Chapter 831 相対性理論と絶対性理論

相対性理論では光だけが絶対的で、それ以外のものはすべて相対的です。
光の速度だけが絶対的であり、それ以外のものの速度はすべて相対的です。
速度とは時間です。
従って、光以外のものの時間は絶対的なものではなくて、相対的なものというわけです。
わたしの時間と、あなたの時間とは違うというわけです。
わたしがいま5時30分というのと、あなたがいま5時30分というのは同じではないというわけです。

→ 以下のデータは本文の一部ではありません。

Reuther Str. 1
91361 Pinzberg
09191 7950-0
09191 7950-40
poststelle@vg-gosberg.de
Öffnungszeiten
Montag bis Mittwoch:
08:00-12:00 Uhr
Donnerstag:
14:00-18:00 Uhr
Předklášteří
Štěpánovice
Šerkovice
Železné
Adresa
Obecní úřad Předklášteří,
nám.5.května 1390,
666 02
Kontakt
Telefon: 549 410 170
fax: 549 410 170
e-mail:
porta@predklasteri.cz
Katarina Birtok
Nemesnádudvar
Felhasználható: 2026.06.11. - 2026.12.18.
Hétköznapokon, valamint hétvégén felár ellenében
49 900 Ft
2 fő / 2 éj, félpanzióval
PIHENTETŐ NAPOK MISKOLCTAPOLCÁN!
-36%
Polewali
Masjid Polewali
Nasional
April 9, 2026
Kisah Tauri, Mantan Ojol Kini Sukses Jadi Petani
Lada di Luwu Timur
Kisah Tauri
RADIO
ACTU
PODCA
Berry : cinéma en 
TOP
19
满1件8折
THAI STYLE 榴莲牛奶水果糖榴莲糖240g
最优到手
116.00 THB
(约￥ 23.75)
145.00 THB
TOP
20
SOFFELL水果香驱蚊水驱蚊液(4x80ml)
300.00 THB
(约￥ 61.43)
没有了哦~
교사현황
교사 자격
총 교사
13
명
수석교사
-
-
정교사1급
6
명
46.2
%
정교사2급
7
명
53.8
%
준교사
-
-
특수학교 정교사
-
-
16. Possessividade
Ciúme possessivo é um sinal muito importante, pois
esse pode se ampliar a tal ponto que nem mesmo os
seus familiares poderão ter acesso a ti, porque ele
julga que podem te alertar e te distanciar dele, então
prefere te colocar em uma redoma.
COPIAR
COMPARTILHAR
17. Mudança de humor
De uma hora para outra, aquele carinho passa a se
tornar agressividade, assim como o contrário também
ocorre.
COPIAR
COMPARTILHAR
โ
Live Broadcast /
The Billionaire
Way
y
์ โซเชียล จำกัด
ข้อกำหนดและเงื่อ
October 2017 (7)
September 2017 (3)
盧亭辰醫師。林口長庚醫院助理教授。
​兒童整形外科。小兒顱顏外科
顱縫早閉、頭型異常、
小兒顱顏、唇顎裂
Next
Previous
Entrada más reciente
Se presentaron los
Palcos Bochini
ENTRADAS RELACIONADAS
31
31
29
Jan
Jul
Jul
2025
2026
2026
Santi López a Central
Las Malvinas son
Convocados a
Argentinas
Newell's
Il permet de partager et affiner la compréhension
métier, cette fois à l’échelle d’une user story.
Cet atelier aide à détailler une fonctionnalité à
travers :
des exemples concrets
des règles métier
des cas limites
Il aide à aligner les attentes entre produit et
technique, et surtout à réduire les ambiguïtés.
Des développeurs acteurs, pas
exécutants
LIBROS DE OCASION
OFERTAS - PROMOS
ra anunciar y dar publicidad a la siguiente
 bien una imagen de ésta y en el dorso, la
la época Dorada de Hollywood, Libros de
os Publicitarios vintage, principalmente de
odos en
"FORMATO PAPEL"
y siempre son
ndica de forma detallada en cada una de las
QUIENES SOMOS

1905年に発表されたアインシュタインの特殊相対性理論の骨子であります。
わたしたちは、重さと質量は同じものだと思っています。
物理学では、運動系宇宙、つまり、運動の光と音(喧噪)の宇宙では、重さのことを重力質量と言い、質量のことを慣性質量と言って、質量には二種類のものがあり、同じ物体の重力質量と慣性質量は常に等しいことを等価原理と言います。
従って、運動の光と音(喧噪)の全体宇宙では、すべての物理法則が働く、つまりニュートンが発見した万有引力が成立するというわけです。
1915年に発表されたアインシュタインの一般相対性理論の骨子です。
万有引力とは、すべての物体つまりマクロの宇宙からミクロの素粒子に至るまで普遍的に作用する引力があり、その大きさは二つの物体の質量の積に比例し、距離の二乗に反比例するというものです。
平たく言えば、宇宙に存在する物体は、決して固有に独立して存在するものではなくて、お互い影響を及ぼし合っているということであり、物体が存在する宇宙は、運動系宇宙つまり運動の光と音(喧噪)の全体宇宙のことでありますから、静止の暗闇と沈黙の絶対宇宙には適用されないわけです。
物質は静止の暗闇と沈黙の絶対宇宙にも、運動の光と音(喧噪)の全体宇宙にも存在する概念ですが、物体は運動の光と音(喧噪)の全体宇宙だけの概念であります。
つまり物理法則は運動法則に過ぎないわけで、静止法則には成り得ないのです。
わたくしが主張する、「二元論」、「全体と部分の相対性の法則」、「在り方と考え方」は、運動系にも静止系にも適用される法則であります。
「二元論」における相対的一元論。
「全体と部分の相対性の法則」における部分観。
「在り方と考え方」における考え方。
という固有項が、運動系つまり運動の光と音(喧噪)の全体宇宙における相対性法則であります。
「二元論」における、相対的二元論。
「全体と部分の相対性の法則」における全体観。
「在り方と考え方」における在り方。
という共通項が、静止系つまり静止の暗闇と沈黙の絶対宇宙における絶対性法則であります。
わたしたちは生きている、つまり、運動しているから、運動系の相対性法則に支配されていることは確かであります。
生は死の不在概念であり、死が実体であるとする「二元論」。
生は部分観であり、死が全体観であるとする「全体と部分の相対性の法則」。
生は考え方であり、死が在り方であるとする「在り方と考え方」。
誕生・生・死という円回帰運動が、一生という最長形態から、一息という最短形態の間に無数にあるわけですから、運動系の相対性法則だけでは、片手落ちどころか、実体を捉えていない、単なる概念であり、まさしく、「考え方」であります。
実体は静止系の絶対性法則にこそあるのです。
相対性理論は飽くまで「考え方」だけの世界観であり、人間だけの世界観であると言っても過言ではありません。
絶対性理論が「在り方」の世界観であり、他の生き物の世界観であります。
誕生・生・死という円回帰運動における、生だけに相対性理論が適用され、誕生と死には絶対性理論が適用されるのであります。
誕生・生・死が随所に在り、生は誕生(死)の部分観であるわけですから、相対性理論は所詮、絶対性理論の部分観であり、絶対性理論を看破しない限り、真理を知ったことにはならないのです。